European countries experience a spike in COVID-19 cases, WHO calls for quick action

On Friday, France recorded more than 40,000 new cases and 298 deaths. Other nations including Russia, Poland, Italy and Switzerland also saw new highs, the BBC reported.
European countries experience a spike in COVID-19 cases, calls for quick action
European countries experience a spike in COVID-19 cases, calls for quick actionImage source: Unsplash

French President Emmanuel Macron has said his country will be fighting the coronavirus until at least the middle of next year as cases there surged past a million.

On Friday, France recorded more than 40,000 new cases and 298 deaths. Other nations including Russia, Poland, Italy and Switzerland also saw new highs, the BBC reported.

The World Health Organization (WHO) said the spike in European cases was a critical moment in the fight against the virus.

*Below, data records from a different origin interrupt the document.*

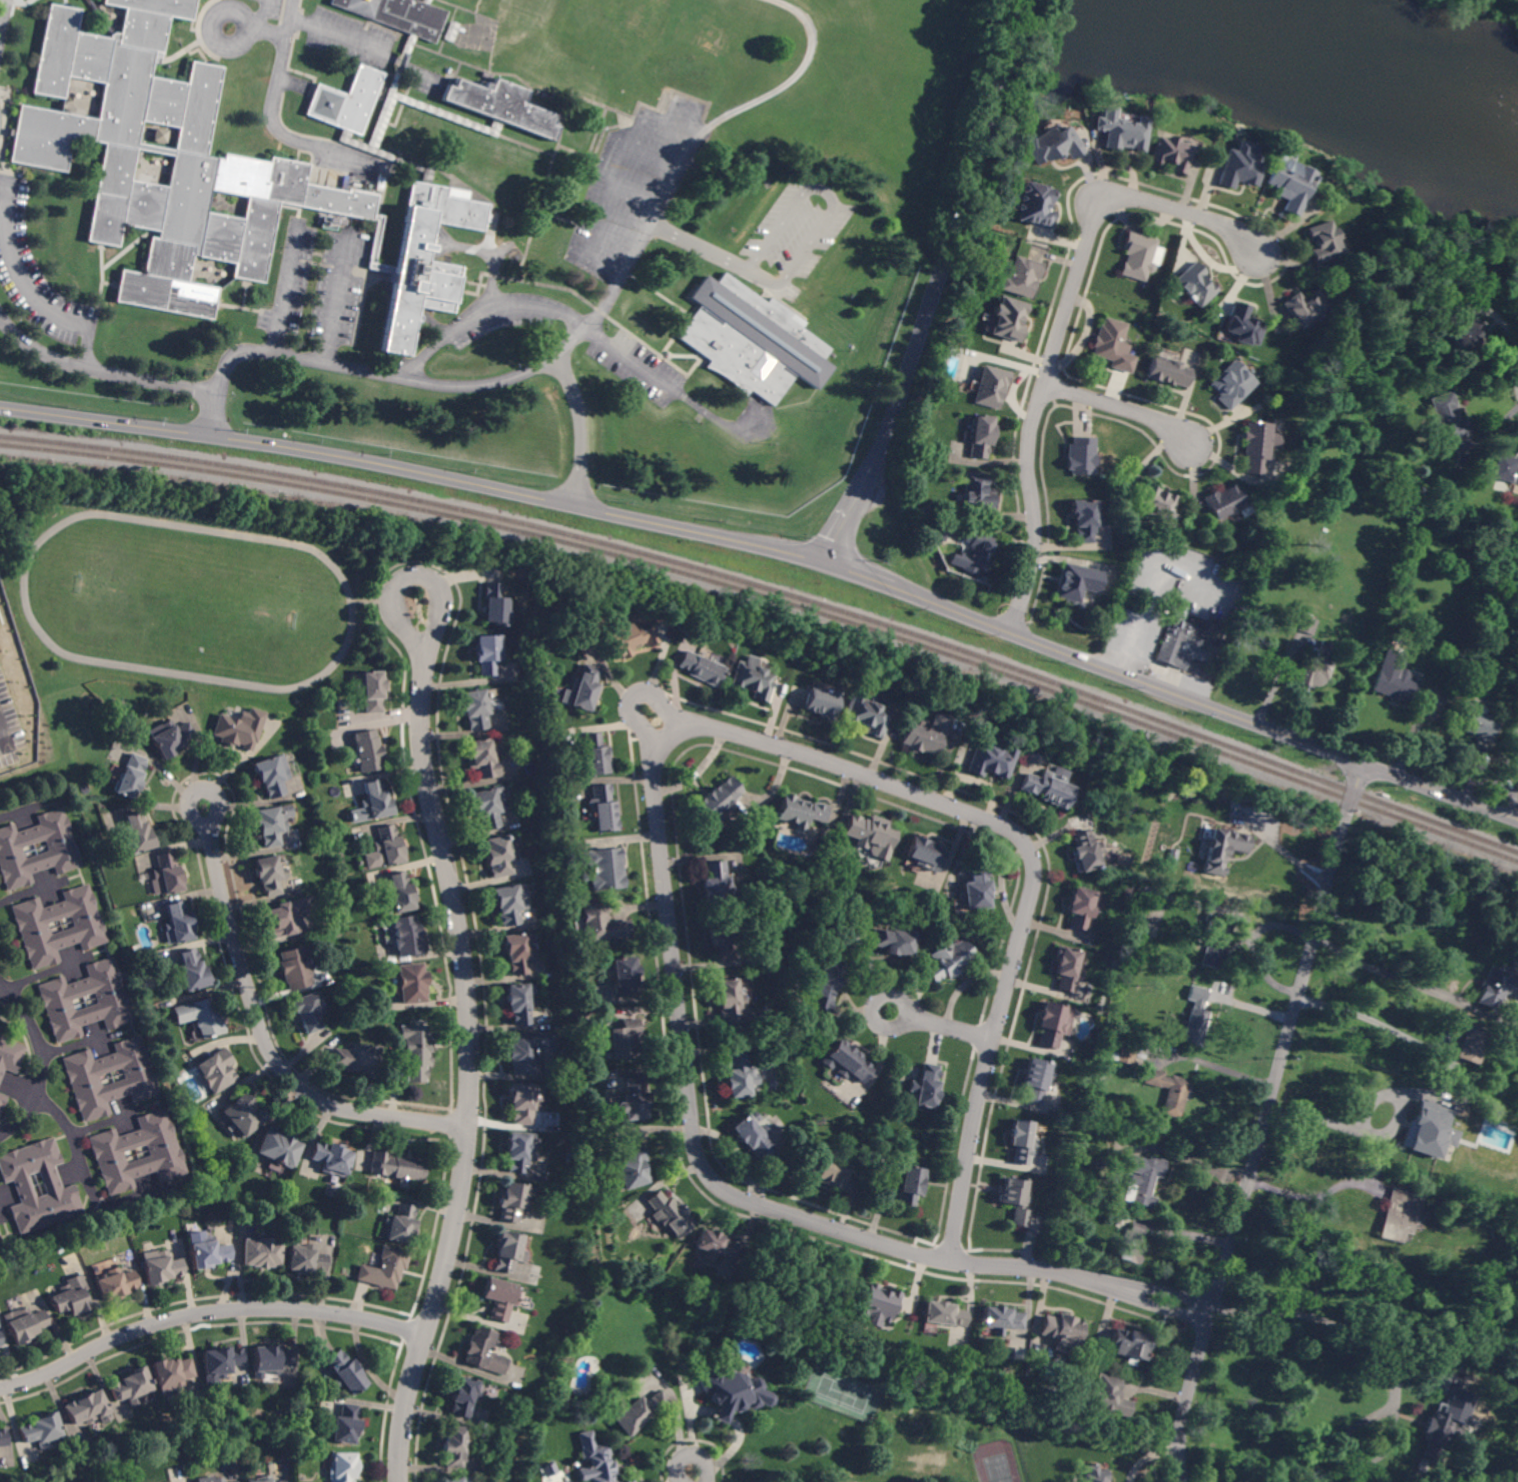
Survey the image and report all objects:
road: (1, 10)
parking lot: (4, 21)
road: (286, 26)
building: (450, 31)
road: (327, 33)
road: (277, 49)
road: (632, 131)
building: (1121, 131)
building: (158, 134)
building: (1052, 145)
building: (1171, 154)
building: (241, 158)
building: (1239, 165)
building: (1289, 185)
parking lot: (634, 189)
road: (815, 190)
building: (1037, 205)
road: (653, 224)
parking lot: (794, 232)
building: (1323, 241)
building: (1516, 245)
building: (1137, 257)
parking lot: (35, 277)
building: (1022, 277)
road: (934, 281)
parking lot: (316, 283)
building: (1194, 284)
road: (281, 290)
road: (333, 299)
building: (1305, 307)
road: (481, 313)
building: (1008, 319)
building: (1244, 326)
road: (75, 328)
road: (1059, 334)
building: (1470, 336)
building: (752, 340)
building: (1113, 345)
road: (36, 351)
building: (1168, 371)
road: (475, 384)
building: (1231, 385)
building: (990, 386)
road: (1123, 406)
building: (1447, 417)
road: (576, 425)
building: (980, 436)
building: (1257, 446)
building: (1080, 456)
building: (1505, 468)
building: (978, 493)
building: (1226, 502)
building: (1157, 504)
building: (1085, 519)
road: (696, 531)
building: (936, 535)
building: (972, 554)
building: (1078, 583)
railway: (773, 590)
railway: (773, 598)
building: (496, 602)
building: (1312, 612)
building: (1170, 617)
building: (1306, 625)
building: (627, 640)
building: (1180, 647)
building: (488, 653)
building: (1417, 665)
building: (700, 668)
building: (1316, 668)
building: (752, 678)
building: (1394, 678)
building: (583, 687)
building: (372, 691)
road: (634, 695)
building: (823, 702)
building: (475, 708)
building: (868, 714)
building: (1476, 722)
building: (239, 729)
road: (3, 733)
building: (926, 735)
building: (169, 737)
building: (1516, 749)
building: (368, 750)
building: (594, 755)
building: (482, 758)
building: (989, 760)
building: (271, 774)
building: (130, 776)
building: (1048, 789)
road: (1440, 792)
building: (375, 800)
building: (718, 800)
building: (489, 806)
building: (602, 808)
building: (800, 811)
road: (656, 812)
building: (268, 826)
building: (133, 834)
building: (870, 834)
building: (388, 846)
building: (61, 848)
building: (1226, 849)
building: (1086, 851)
road: (1286, 852)
building: (924, 853)
building: (499, 856)
building: (606, 868)
building: (166, 874)
building: (268, 874)
building: (583, 877)
building: (717, 885)
building: (976, 888)
road: (29, 892)
building: (399, 892)
building: (510, 903)
building: (1081, 908)
building: (288, 916)
building: (1153, 920)
building: (600, 922)
building: (176, 923)
building: (32, 925)
building: (406, 936)
building: (722, 938)
building: (1215, 939)
building: (894, 941)
building: (518, 953)
building: (949, 960)
building: (293, 968)
building: (1068, 969)
road: (1383, 970)
building: (189, 971)
building: (622, 974)
building: (824, 982)
building: (411, 983)
building: (1496, 988)
building: (62, 996)
building: (729, 1001)
building: (517, 1003)
building: (305, 1012)
building: (1071, 1013)
building: (199, 1017)
building: (1195, 1017)
road: (1370, 1021)
road: (942, 1024)
building: (1053, 1024)
road: (263, 1036)
building: (624, 1039)
road: (471, 1041)
building: (1465, 1041)
road: (75, 1046)
building: (414, 1051)
building: (529, 1051)
building: (1126, 1053)
building: (10, 1055)
building: (356, 1060)
road: (39, 1061)
building: (846, 1062)
road: (1215, 1068)
building: (215, 1070)
building: (738, 1076)
building: (84, 1077)
building: (1035, 1079)
building: (925, 1086)
road: (1343, 1088)
building: (1167, 1091)
building: (631, 1099)
building: (2, 1100)
building: (524, 1102)
building: (241, 1114)
road: (1263, 1121)
road: (104, 1122)
building: (1429, 1128)
building: (752, 1135)
road: (76, 1138)
building: (1021, 1141)
building: (1454, 1143)
building: (279, 1147)
building: (113, 1149)
building: (517, 1151)
building: (331, 1158)
building: (395, 1167)
building: (631, 1168)
building: (829, 1169)
building: (1142, 1177)
building: (52, 1186)
building: (910, 1186)
road: (1312, 1198)
building: (1014, 1199)
building: (515, 1200)
building: (669, 1214)
building: (1395, 1214)
building: (400, 1224)
building: (0, 1239)
building: (0, 1242)
building: (1129, 1245)
building: (716, 1246)
building: (509, 1251)
building: (208, 1253)
building: (262, 1253)
building: (306, 1259)
building: (160, 1267)
building: (385, 1268)
building: (114, 1284)
building: (70, 1296)
building: (500, 1298)
building: (879, 1302)
road: (207, 1312)
building: (944, 1314)
road: (1315, 1316)
building: (1001, 1320)
building: (744, 1323)
building: (24, 1324)
building: (1061, 1331)
building: (1128, 1344)
building: (0, 1347)
building: (791, 1351)
building: (483, 1352)
building: (270, 1360)
building: (221, 1361)
building: (346, 1372)
building: (171, 1373)
building: (130, 1386)
building: (729, 1391)
building: (463, 1395)
building: (1109, 1396)
building: (85, 1409)
building: (638, 1411)
building: (344, 1425)
building: (38, 1430)
building: (1440, 1432)
building: (2, 1438)
building: (456, 1446)
road: (1148, 1456)
building: (596, 1461)
building: (343, 1467)
building: (549, 1470)
building: (1095, 1474)
road: (697, 1476)
building: (208, 1479)
building: (263, 1479)
building: (459, 1479)
building: (232, 1481)
building: (279, 1481)

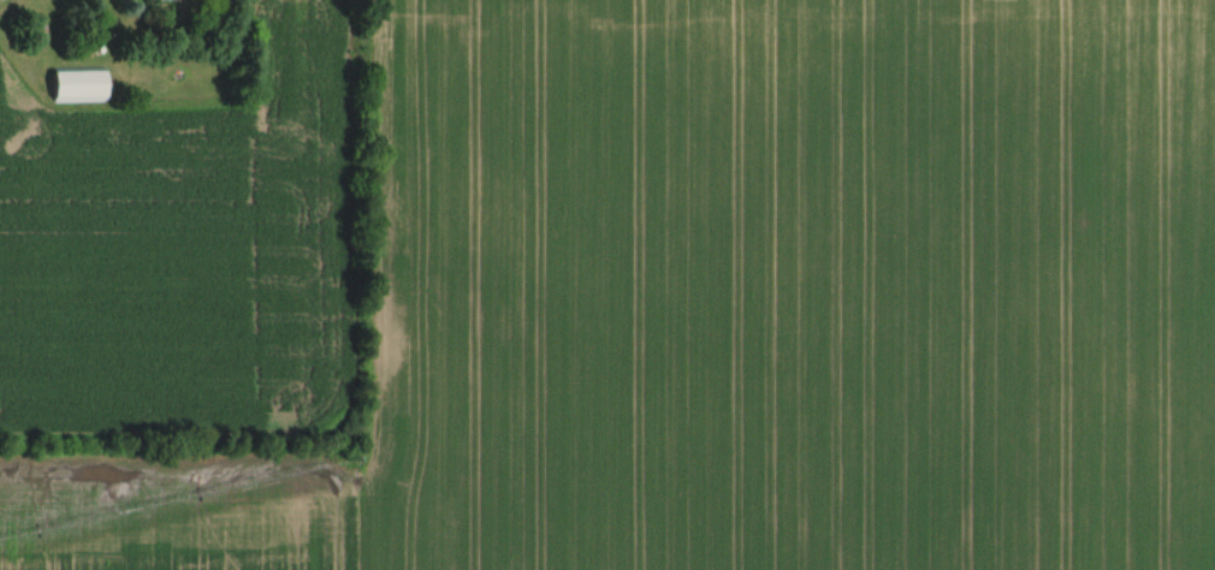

It called for quick action to prevent health services being overwhelmed.

Daily infections in Europe have more than doubled in the past 10 days. The continent has now seen a total of 7.8 million cases and about 247,000 deaths.

"The next few months are going to be very tough and some countries are on a dangerous track," WHO chief Tedros Adhanom Ghebreyesus told reporters.

Globally there have been more than 42 million cases and 1.1 million deaths.

Speaking on a visit to a hospital in the Paris region, Macron said scientists were telling him that they believed the virus would be present "at best until next summer", he said.

But he said it was still too early to say whether France would go into a new full or partial lockdown.

An overnight curfew in the country is being extended to about two-thirds of the country -- 46 million people -- from Friday night for six weeks.

The curfew could be relaxed when new infections dropped back down to between 3,000 and 5,000 a day, Macron said -- a level of infection that was last seen at the end of August.

Meanwhile, the head of a Paris hospital group warned that the second wave of infections could be worse than the first.

"There has been a perception in recent months that a second wave does not exist, or that it is a small wave. The situation is the opposite," Martin Hirsch, the head of the AP-HP hospital group, told the local media.

The World Health Organization's (WHO) Director-General Tedros Adhanom Ghebreyesus has said that the world was still at "a critical juncture" in its fights against the ongoing Covid-19 pandemic and called for "immediate action" as several countries have reported a resurgence in new confirmed cases.

Addressing a press conference here on Friday, Ghebreyesus said that the next few months are going to be very "tough" and some countries are on "a dangerous track", reports Xinhua news agency

"We are at a critical juncture in this pandemic, particularly in the northern hemisphere," he said.

"Too many countries are seeing an exponential increase in cases and that is now leading to hospitals and ICU running close or above capacity and we're still only in October," the Who chief added.

Ghebreyesus urged leaders to take immediate action, so as to prevent further unnecessary deaths, essential health services from collapsing and schools shutting again.

Also addressing the briefing, Maria Van Kerkhove, technical lead for the WHO's Health Emergencies Program, said that progress is being made on the plans for an international mission to identify the zoonotic source of the coronavirus.

She said the WHO has reached out to a group of international experts and is expected to share more information in the coming days.

"The first cases were detected in Wuhan of China last December, so the early studies will begin there," she said, adding that then the next phase of the studies will be developed as the evidence and results from the first phase become available.

"We will follow the science and follow the necessary steps that need to be taken," Van Kerkhove added.

As of Saturday morning, overall number of global coronavirus cases stood at 42,114,524, while the deaths have soared to 1,143,291, according to the Johns Hopkins University.

The US is the worst-hit country with the world's highest number of cases and deaths at 8,484,991 and 223,914, respectively, the University's Center for Systems Science and Engineering (CSSE) revealed in its latest update.

India comes in second place in terms of cases at 7,761,312, while the country's death toll soared to 117,306.